Spieth’s comments in the wake of a £2.4 billion investment in the Tour by a US consortium led by the owners of Liverpool disappointed McIlroy so much that he quit a group chat featuring the circuit’s best players.
Once LIV’s biggest critic, McIlroy, who three months ago resigned from the Tour’s policy board after “feeling like I was just banging my head against the wall” has recently been adamant that without the £700 billion Public Investment Fund as a partner, there will be no unity in the professional male game.
And Spieth’s flippant dismissal clearly worried the world No 2 in this regard. “The short answer is we don’t have to [bring them on board],” Spieth said, when asked about the necessity to strike peace with PIF.
That does not sit well with McIlroy, as he explained to Sports Illustrated. “Having PIF as your partner as opposed to not having them as your partner, I don’t think is an option for the game of golf,” McIlroy said. “I think they’re committed to investing in golf and in the wider world of sport and if you can get them to invest their money the right way to unify the game of golf.”

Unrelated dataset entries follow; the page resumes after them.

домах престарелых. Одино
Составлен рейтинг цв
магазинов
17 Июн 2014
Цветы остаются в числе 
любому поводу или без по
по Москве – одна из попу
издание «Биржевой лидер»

Negotiations are ongoing between the Tour and PIF, although after last Tuesday’s announcement of the partnership with the Strategic Sports Group, the ball is plainly in the Saudis’ court.
“If I were PIF hearing that, it wouldn’t have made me too happy”

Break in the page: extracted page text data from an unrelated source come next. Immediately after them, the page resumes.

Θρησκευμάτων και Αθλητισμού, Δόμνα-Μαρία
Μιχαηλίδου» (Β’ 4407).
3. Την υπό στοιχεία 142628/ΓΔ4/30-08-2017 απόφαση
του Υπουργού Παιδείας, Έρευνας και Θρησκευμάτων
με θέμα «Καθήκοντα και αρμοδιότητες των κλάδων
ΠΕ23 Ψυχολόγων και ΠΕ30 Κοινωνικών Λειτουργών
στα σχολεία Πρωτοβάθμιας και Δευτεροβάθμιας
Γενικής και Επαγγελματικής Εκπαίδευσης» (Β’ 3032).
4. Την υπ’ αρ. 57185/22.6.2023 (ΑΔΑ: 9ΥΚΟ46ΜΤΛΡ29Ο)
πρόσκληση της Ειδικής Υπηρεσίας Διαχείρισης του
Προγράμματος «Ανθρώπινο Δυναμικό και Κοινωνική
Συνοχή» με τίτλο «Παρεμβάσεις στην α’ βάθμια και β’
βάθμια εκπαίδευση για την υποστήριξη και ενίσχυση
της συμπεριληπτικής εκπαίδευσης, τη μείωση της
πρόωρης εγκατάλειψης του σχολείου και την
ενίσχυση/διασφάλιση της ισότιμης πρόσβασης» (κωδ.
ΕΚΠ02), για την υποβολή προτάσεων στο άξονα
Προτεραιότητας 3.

Yasir Al-Rumayyan, the governor of PIF, has assured the LIV golfers the breakaway league will continue and could well decide to abandon the “framework agreement” signed alongside the Tour and the DP World Tour last summer.
Having spent more than £500 million in the last month on new captures – including Ryder Cup heroes Jon Rahm and Tyrrell Hatton – Al-Rumayyan has signalled his intention to keep strengthening the LIV roster and if he does choose to keep going it alone, the sport will obviously remain fractured.

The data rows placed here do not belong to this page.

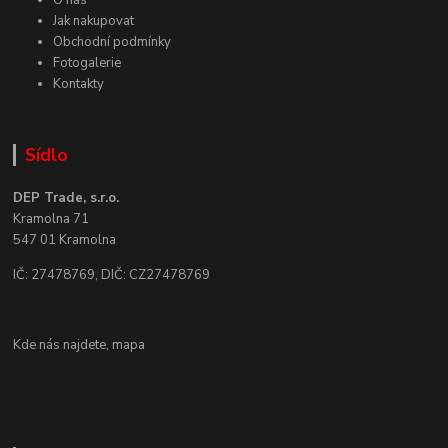
O nás
Jak nakupovat
Obchodní podmínky
Fotogalerie
Kontakty
Sídlo
DEP Trade, s.r.o.
Kramolna 71
547 01 Kramolna
IČ: 27478769, DIČ: CZ27478769
Kde nás najdete,
mapa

McIlroy believes that Spieth’s statements risk forcing Al-Rumayyan’s hand. “I talked to him [Spieth] about his comments, and we had a pretty frank discussion,” McIlroy said. “My thing was if I’m the original investor that thought that they were going to get this deal done back in July, and I’m hearing a board member say that, you know, we don’t really need them, now, how are they going to think about that, what are they gonna feel about that?
“They are still sitting out there with hundreds of billions of dollars, if not trillions, that they’re gonna pour it into sport, and I know what Jordan was saying… but if I were PIF and I was hearing that, the day after doing this SSG deal, it wouldn’t have made me too happy.”